Oxford Elementary teacher awarded grant to grow recycling program
Published 8:00 am Thursday, March 1, 2018
Watching Oxford Elementary teacher Sylvia Tropp pushing a wheeled container that looks like a big trash can, some of the students think she may have two jobs at the school.
“A first-grader I know outside of school told her grandmother, a friend of mine, that ‘Mrs. Tropp has two jobs at school – teacher and trash collector,’” Tropp said recently. “I’m sure she’s not the only student who thinks I’m collecting garbage.”
The wheeled containers are actually for recyclables. Tropp, the second-grade Insight teacher at OES, also runs the school’s recycling program.
Email newsletter signup
For her efforts over the last two school years, the Mississippi Recycling Coalition recently awarded Tropp a $500 grant to help grow the program.
The recycling program started up at OES about six years ago by teacher Leslie Orrell.

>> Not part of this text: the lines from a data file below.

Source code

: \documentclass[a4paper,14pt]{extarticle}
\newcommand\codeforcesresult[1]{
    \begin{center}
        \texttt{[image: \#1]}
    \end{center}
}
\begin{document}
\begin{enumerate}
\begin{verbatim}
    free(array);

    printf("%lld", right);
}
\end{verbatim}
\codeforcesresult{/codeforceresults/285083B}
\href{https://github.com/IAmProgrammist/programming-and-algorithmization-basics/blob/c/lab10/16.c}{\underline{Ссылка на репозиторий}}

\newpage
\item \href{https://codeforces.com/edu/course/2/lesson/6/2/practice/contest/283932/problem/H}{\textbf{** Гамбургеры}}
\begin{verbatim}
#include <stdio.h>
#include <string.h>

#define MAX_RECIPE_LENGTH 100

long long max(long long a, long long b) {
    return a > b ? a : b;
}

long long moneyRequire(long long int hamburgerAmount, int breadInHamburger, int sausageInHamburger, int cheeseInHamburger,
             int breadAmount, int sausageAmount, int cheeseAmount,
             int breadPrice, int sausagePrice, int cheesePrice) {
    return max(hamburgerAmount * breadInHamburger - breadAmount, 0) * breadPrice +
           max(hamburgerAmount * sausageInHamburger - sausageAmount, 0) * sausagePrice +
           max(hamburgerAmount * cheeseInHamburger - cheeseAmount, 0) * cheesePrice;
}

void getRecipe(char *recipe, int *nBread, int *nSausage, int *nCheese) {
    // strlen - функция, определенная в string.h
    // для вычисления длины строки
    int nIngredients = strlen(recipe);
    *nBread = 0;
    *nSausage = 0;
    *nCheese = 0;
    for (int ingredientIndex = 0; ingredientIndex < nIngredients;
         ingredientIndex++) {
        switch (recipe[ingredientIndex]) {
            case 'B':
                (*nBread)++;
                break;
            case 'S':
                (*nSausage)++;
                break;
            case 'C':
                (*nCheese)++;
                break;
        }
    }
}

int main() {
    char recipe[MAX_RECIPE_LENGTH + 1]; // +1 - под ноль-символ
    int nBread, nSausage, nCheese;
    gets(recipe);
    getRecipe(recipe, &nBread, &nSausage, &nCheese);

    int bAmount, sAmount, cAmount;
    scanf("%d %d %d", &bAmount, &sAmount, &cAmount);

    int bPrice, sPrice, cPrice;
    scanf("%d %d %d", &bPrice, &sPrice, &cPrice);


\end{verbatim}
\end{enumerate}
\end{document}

The program continued with teacher Jenny Mitchell until Tropp took over last school year.
During the first year she ran the program, Tropp would select a few boys from one of her classes to go around the school and empty recycling bins into the wheeled containers. Teachers can have two bins – one to collect paper and one for plastic and aluminum cans. The recyclables are then picked up on Mondays by Oxford Environmental Services.
At the start of the current school year, Tropp wanted to engage more students in the recycling program.
“Each of my four classes developed a different project to promote recycling at Oxford Elementary,” she said. “Two classes planned skits and performed for the other classes in their hall. One class made posters to put up around the building reminding everyone to recycle and what can be recycled. The other class created a slide show which was not only shared with the classes in their hall but sent to all teachers in the building to share with their classes.”
She’s also engaged the help of more of her students, as well as other students in the school who show an interest in learning more about recycling.
“Many students stop me in the hall to ask if they can help,” she said. “It is quite gratifying to see the enthusiasm among the students at OE.”
Tropp said she has seen an increase in participation from teachers and students this year.
“Each month I have a drawing of names of those who had recyclables in their bins for a chance to win a small prize for participating,” she said. “I also award ‘Bolt Bucks’ for participation, which is a type of positive reinforcement program we use at OE.”
Tropp plans to use the $500 to purchase additional wheeled containers, more bins, sterile gloves for handling the recycling and poster board for new posters for next year’s classes to use.
Many of Tropp’s students have told her they have been recycling more at home since they started learning about recycling at OE, Tropp said.
“I feel recycling is important and worth the effort and hours it takes,” she said. “It’s good to model recycling to the students and good for them to be engaged in recycling.”